All too soon, the grandchildren are going home tomorrow, to Singapore, where their parents will be quickly back into the big currents of the world. One or the other seems to be always going to a conference in London, Beijing, Vancouver or somewhere I've never been, yet they relish their time here.
They bring the kids back twice a year, once in winter for relief from tropical heat and again at Christmas for family gatherings, but not only for those. They love the deep blue sky, the temperate warmth of our summer, the beaches and bays of Auckland where they have bought a house. New Zealand must seem very small to them after living nearly 10 years overseas - New York and Brussels previously - but they never say that.
They make it evident this is still their real home. They retain the friends they made growing up here, some of them also now in other parts of the world. They all keep in touch with the country and with each other by internet and when they return they pick up the conversation as though they had never left. They take the kind of interest in local schools and services that reassures me they will come home for good in time for their children to grow up here and know they are New Zealanders.
My generation can be quietly proud, I think, that New Zealand is now a place that can hold its own in the world. For the past few years more people have entered the country than have left it. Many of them are New Zealanders coming home or staying home. Immigration is setting records, the population is growing at a faster rate than we have seen since 1974.
I remember 1974. I had just started work in Auckland and sometimes covered meetings of the town planning committee of the regional authority, as it was. The planners expected Auckland to reach Hamilton. Seriously. They were working on a population growth projection from the 1960s which continued until 1974, then it stopped.

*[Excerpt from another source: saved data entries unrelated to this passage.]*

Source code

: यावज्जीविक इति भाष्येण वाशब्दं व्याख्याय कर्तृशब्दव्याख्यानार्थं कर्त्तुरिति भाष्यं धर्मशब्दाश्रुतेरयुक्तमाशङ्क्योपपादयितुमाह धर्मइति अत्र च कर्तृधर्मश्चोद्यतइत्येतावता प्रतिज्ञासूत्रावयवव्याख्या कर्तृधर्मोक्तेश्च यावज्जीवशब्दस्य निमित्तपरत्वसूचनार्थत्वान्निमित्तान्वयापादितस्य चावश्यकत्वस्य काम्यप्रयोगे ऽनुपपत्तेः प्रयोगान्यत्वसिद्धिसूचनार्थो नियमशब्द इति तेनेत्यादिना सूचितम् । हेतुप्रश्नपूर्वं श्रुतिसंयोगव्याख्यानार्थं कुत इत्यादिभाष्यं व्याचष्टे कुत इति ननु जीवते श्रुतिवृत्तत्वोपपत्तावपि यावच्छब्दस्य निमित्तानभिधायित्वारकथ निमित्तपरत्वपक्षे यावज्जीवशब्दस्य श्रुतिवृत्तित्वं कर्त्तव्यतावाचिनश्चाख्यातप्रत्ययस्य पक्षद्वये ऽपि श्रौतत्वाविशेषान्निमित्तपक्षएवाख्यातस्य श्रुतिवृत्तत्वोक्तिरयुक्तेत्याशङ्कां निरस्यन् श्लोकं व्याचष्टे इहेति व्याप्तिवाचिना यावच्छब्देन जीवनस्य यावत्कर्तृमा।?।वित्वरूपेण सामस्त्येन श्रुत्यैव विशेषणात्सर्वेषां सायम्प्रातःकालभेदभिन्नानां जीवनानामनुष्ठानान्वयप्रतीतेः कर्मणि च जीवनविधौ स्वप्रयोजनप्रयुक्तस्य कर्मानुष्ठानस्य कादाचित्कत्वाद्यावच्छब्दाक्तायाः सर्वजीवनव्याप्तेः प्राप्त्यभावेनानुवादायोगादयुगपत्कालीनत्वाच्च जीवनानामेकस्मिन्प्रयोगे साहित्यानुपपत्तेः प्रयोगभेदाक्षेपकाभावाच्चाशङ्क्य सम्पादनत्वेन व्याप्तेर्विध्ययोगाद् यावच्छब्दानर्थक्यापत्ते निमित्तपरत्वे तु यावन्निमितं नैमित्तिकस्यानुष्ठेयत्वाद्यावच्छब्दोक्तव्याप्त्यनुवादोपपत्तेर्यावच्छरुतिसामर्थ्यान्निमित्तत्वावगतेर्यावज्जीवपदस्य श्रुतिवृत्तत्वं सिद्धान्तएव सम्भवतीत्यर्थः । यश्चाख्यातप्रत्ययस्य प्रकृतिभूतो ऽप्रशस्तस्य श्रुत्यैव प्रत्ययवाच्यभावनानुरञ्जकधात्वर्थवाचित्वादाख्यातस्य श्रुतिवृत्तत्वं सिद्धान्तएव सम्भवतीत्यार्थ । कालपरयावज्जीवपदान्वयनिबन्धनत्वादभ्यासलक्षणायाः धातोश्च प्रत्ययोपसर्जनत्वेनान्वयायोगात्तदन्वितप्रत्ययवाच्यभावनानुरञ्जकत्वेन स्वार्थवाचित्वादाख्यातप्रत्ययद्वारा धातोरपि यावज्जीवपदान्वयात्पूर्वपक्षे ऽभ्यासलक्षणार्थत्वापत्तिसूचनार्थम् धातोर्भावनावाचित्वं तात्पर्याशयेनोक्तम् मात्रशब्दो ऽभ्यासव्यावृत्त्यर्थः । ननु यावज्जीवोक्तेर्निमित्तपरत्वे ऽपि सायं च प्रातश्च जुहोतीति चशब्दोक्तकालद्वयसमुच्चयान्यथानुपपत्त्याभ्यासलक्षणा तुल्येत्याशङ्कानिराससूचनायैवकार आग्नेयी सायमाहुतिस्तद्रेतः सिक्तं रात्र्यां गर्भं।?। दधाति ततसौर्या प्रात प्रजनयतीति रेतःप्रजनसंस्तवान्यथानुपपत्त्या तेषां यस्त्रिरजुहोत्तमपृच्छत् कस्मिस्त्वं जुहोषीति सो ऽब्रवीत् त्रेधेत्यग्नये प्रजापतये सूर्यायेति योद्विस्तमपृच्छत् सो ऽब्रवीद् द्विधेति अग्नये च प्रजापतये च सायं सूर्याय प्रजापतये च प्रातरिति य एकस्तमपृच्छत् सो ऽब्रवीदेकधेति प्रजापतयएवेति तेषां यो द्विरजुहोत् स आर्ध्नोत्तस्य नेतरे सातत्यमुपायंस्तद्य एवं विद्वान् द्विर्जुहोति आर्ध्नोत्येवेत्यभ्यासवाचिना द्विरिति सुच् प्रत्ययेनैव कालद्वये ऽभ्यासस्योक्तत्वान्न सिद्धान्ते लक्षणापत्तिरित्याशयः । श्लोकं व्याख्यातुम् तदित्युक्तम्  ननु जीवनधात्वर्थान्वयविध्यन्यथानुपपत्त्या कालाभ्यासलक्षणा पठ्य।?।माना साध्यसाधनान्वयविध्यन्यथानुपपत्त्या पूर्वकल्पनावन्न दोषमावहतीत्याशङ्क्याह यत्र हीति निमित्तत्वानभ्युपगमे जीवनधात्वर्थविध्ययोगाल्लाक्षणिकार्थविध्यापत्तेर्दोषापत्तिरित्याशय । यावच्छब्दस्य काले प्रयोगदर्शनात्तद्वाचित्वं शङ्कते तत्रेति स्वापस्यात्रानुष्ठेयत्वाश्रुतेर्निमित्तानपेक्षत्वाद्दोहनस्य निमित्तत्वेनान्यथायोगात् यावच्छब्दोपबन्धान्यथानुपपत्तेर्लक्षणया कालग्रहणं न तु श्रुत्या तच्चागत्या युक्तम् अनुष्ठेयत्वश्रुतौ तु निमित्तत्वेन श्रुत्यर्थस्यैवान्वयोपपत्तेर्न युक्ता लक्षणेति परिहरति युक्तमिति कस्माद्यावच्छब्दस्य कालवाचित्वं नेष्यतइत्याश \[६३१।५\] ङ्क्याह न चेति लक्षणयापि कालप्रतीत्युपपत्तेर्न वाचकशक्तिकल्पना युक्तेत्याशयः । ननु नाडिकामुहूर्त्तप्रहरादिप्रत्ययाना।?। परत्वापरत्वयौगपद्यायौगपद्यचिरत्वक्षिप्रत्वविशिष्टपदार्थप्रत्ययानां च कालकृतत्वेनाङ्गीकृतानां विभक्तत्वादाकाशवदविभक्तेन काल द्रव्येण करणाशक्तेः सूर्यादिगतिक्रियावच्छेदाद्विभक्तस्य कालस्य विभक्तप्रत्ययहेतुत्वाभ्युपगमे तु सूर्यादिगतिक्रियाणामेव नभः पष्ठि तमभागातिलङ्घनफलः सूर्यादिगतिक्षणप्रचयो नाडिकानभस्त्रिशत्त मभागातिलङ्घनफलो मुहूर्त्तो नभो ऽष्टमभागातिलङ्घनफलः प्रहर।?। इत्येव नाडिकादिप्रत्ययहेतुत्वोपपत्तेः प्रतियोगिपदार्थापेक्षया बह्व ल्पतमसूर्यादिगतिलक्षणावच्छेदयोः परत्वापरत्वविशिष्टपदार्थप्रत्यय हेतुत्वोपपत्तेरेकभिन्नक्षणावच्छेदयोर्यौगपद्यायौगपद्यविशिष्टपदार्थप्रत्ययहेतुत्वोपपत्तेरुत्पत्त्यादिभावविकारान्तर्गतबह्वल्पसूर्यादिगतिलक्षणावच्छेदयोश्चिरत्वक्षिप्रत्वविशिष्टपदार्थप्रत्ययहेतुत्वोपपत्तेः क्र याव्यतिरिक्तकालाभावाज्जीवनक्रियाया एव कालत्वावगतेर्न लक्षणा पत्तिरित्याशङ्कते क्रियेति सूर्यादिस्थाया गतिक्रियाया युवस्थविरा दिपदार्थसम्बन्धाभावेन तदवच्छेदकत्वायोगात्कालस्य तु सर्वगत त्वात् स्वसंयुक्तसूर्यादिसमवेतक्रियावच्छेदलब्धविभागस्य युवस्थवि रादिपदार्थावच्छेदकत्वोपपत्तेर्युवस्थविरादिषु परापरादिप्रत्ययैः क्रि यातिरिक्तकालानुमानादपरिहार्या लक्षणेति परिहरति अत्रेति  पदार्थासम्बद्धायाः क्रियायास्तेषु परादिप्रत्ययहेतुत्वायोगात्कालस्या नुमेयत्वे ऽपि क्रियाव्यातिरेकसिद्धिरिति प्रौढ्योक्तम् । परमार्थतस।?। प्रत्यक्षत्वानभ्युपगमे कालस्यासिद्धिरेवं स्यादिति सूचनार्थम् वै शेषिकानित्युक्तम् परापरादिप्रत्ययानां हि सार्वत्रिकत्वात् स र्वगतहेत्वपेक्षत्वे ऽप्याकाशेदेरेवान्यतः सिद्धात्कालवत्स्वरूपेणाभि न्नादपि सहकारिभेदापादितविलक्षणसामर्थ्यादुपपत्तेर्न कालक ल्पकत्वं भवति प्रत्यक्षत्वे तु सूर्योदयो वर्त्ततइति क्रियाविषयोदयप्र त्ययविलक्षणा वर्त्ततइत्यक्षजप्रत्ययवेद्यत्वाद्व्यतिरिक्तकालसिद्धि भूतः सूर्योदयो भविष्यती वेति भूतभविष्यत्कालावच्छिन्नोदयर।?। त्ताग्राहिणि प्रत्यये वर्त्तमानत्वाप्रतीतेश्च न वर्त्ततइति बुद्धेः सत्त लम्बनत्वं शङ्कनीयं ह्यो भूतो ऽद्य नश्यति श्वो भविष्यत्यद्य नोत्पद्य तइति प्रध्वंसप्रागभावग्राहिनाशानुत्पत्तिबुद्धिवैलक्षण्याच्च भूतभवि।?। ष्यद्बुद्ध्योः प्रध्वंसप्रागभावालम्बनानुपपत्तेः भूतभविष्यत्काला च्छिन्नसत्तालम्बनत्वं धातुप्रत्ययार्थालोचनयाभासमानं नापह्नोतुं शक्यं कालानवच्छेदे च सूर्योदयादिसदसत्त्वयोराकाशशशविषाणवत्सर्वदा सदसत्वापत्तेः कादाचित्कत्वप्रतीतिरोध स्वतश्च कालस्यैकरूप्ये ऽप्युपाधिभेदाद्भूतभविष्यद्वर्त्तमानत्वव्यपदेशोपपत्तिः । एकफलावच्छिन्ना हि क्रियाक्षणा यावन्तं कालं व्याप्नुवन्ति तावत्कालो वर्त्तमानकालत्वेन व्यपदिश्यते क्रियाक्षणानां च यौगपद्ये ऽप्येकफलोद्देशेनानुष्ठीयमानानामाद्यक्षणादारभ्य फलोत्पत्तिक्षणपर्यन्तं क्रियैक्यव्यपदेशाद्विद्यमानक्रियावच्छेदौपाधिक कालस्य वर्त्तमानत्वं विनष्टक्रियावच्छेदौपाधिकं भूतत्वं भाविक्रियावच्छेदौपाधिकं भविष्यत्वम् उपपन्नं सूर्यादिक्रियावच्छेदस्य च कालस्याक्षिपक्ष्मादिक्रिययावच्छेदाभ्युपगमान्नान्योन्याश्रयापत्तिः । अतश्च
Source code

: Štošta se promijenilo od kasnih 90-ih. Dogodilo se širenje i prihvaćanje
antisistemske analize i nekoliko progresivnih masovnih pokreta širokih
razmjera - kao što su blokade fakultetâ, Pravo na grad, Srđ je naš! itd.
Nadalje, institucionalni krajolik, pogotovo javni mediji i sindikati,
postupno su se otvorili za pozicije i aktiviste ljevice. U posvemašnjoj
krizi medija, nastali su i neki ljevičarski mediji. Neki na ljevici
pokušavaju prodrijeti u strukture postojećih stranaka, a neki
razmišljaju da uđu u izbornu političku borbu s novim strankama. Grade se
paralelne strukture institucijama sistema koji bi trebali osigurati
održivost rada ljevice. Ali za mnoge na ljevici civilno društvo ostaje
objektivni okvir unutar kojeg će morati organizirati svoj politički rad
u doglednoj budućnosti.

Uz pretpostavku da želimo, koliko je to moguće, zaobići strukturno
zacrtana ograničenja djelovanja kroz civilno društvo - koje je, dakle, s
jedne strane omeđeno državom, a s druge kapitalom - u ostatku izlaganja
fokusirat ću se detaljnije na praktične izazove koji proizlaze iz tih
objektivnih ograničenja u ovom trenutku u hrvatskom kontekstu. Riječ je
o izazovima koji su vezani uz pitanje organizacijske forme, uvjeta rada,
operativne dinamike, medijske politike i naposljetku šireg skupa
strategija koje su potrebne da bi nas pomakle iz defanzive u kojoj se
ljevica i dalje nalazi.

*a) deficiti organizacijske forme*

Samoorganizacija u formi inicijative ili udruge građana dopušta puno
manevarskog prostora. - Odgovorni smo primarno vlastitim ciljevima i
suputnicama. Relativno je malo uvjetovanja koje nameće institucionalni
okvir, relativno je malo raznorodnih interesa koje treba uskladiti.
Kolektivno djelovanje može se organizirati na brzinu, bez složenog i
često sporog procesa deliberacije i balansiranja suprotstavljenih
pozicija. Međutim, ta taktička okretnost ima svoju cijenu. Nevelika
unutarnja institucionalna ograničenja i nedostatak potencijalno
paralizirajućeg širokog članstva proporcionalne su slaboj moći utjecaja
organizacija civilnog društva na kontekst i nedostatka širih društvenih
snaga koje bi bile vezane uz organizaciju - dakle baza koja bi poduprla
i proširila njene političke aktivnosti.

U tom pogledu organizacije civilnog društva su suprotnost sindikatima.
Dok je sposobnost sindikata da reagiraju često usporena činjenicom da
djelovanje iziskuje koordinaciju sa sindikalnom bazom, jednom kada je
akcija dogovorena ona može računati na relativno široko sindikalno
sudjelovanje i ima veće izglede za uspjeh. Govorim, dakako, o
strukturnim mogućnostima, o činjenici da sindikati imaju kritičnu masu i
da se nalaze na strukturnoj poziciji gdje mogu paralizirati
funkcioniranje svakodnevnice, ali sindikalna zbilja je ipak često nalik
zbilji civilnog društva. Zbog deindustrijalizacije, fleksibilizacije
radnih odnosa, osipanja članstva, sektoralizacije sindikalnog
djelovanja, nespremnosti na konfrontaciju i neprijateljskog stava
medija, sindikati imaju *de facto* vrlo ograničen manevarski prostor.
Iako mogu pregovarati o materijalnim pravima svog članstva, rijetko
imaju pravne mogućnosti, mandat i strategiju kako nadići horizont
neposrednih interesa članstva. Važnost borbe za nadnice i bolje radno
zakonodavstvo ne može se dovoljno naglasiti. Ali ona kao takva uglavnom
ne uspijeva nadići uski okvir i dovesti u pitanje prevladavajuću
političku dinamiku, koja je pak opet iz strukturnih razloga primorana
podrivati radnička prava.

Everybody blamed the oil shock. Inflation had resulted, unemployment had set in, governments put up the shutters to immigration and started hunting down "overstayers". New Zealanders began to emigrate in large numbers, mainly to Australia. Robert Muldoon said they were raising the average IQ of both countries. You had to laugh.
But our problems went much deeper than the price of oil. I finished school at the end of the 1960s seriously doubting New Zealand had a viable economic future. We'd learned concepts such as the terms of trade and knew our exports of primary products were not earning enough to pay for the consumer goods we enjoyed, even with imports restricted so that a limited range of the same goods could be manufactured or assembled here.
It was hard to see much else we could export and once Britain made the decision to join the European market, we stood to lose our only reliable customer. Then came the oil shock, inflation, unemployment. We were living on borrowed money, borrowed time, waiting for the creditors to call.
Fortunately for us, countries with deeper industrial economies were suffering inflation and stagnation too, and they discovered the cure. I was in Britain in 1979 when Margaret Thatcher brought the medicine. I was back here by the time Australia took the cure from a new young Treasurer, Paul Keating. But even then, we hesitated. Floating exchange rates, free trade, industries exposed to cheaper imports ... It all seemed to be too risky.
When I see the New Zealand my grandchildren will inherit today, I am eternally grateful to the government we elected in 1984. It was younger than any we had elected before, more rash. Looking back now it is easy to say, as John Key does, that the changes they made could have been done more slowly and gently. I doubt it. Gradualism would not have given us the economy we enjoy today. We would have lost our way.
It had taken us 10 years from 1974 to take the plunge and it took another 10 years to get the new economy properly under way. By 1994 inflation was down and the Budget produced its first surplus that year. It took another 10 years for us to believe it could last. By 2004 we had a Labour Government averse to further reform but leaving the changes intact and reaping big surpluses.
We were booming. The only remaining worry National could raise was the continuing exodus of our educated young people seeking opportunities and higher salaries overseas. Ten years later, thanks to the global financial crisis, net migration reversed. We find ourselves with an economy more buoyant than most, attracting many more people with their energy, capital and flair to this lovely underpopulated place.